§ **Entries shown**
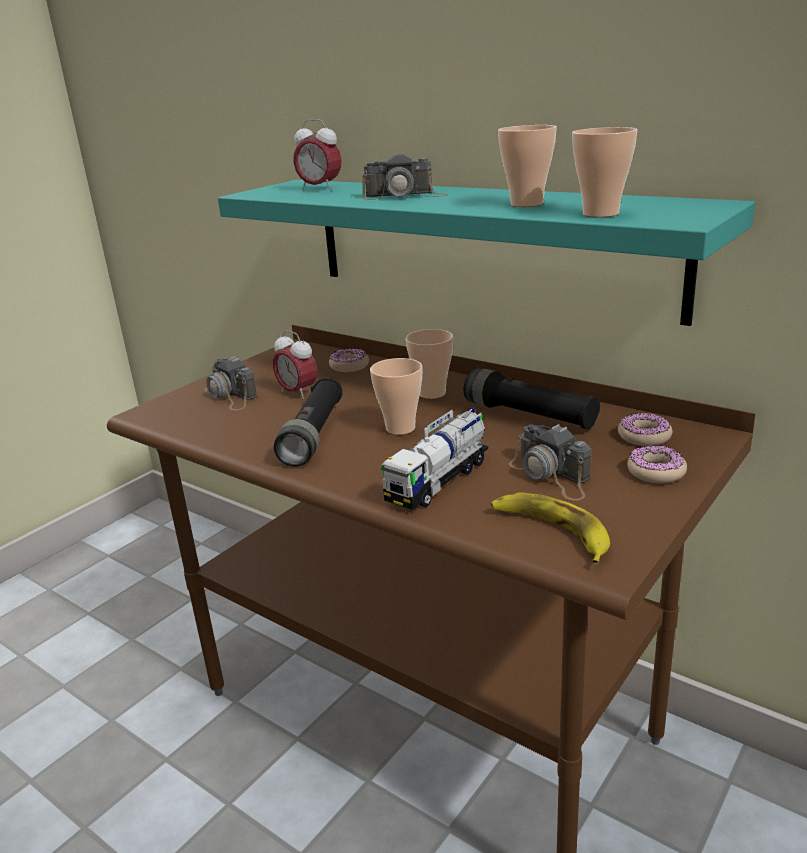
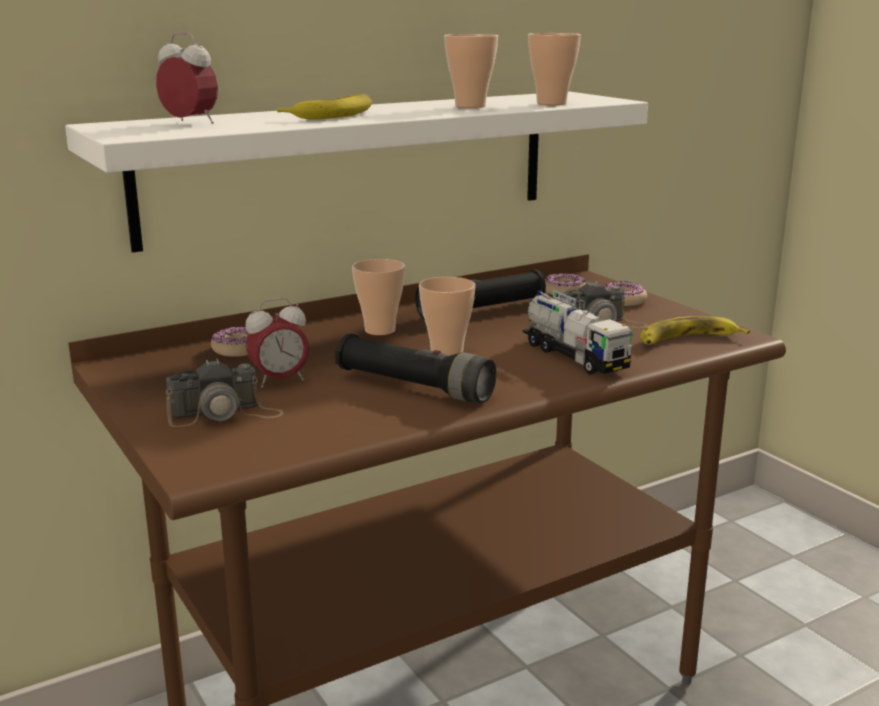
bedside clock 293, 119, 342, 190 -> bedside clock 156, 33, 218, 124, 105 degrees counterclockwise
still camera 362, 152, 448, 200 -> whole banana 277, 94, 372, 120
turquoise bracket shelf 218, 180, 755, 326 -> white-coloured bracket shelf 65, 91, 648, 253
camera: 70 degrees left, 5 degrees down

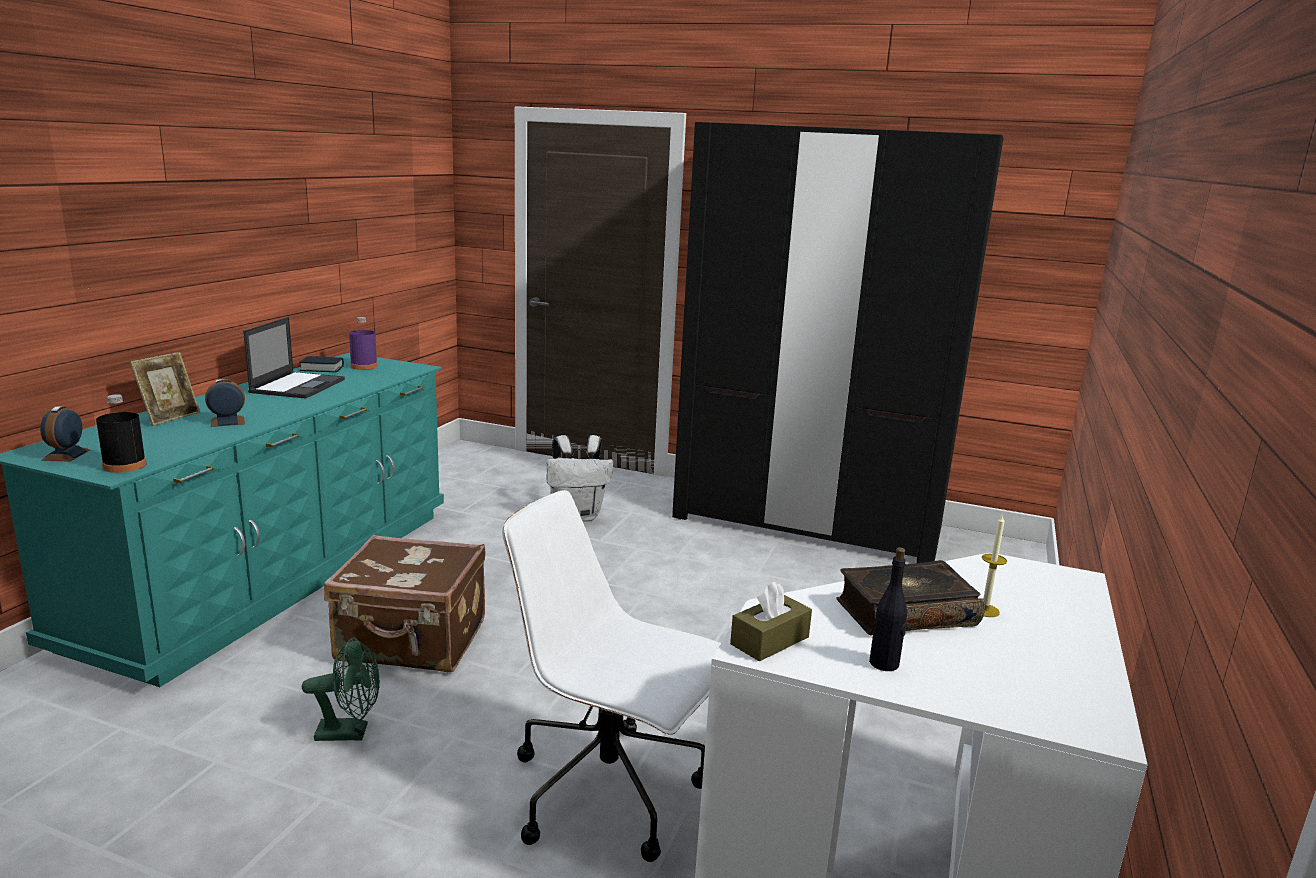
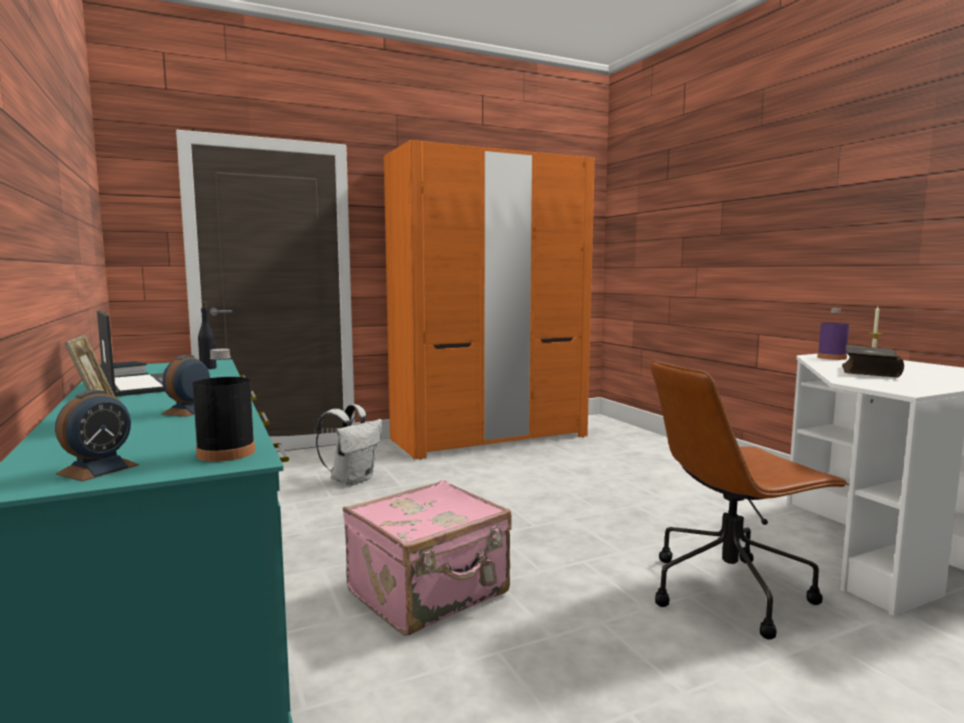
blackish wardrobe 672, 122, 1003, 563 -> orangey wardrobe 384, 140, 595, 459
purplish bottle 349, 317, 378, 370 -> purplish bottle 818, 309, 849, 360, shifted
bedside clock 40, 406, 91, 462 -> bedside clock 55, 390, 139, 482, 105 degrees counterclockwise
white-coloured office chair 502, 490, 721, 862 -> brownish office chair 651, 360, 850, 640
brownish piece of luggage 324, 535, 486, 672 -> pink piece of luggage 343, 480, 512, 636
blackish bottle 869, 547, 907, 671 -> blackish bottle 198, 302, 217, 369, shifted
brownish box of tissues 730, 581, 812, 661 -> none
greenish electric fan 302, 638, 380, 741 -> none
camera: 45 degrees left, 10 degrees down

§ **The task**
Return verbatim every line from the line containing "turquoise bracket shelf" to the last line of the entries above, inclusive, and leave out the pictures.

§ **Solution to this task**
turquoise bracket shelf 218, 180, 755, 326 -> white-coloured bracket shelf 65, 91, 648, 253
camera: 70 degrees left, 5 degrees down

blackish wardrobe 672, 122, 1003, 563 -> orangey wardrobe 384, 140, 595, 459
purplish bottle 349, 317, 378, 370 -> purplish bottle 818, 309, 849, 360, shifted
bedside clock 40, 406, 91, 462 -> bedside clock 55, 390, 139, 482, 105 degrees counterclockwise
white-coloured office chair 502, 490, 721, 862 -> brownish office chair 651, 360, 850, 640
brownish piece of luggage 324, 535, 486, 672 -> pink piece of luggage 343, 480, 512, 636
blackish bottle 869, 547, 907, 671 -> blackish bottle 198, 302, 217, 369, shifted
brownish box of tissues 730, 581, 812, 661 -> none
greenish electric fan 302, 638, 380, 741 -> none
camera: 45 degrees left, 10 degrees down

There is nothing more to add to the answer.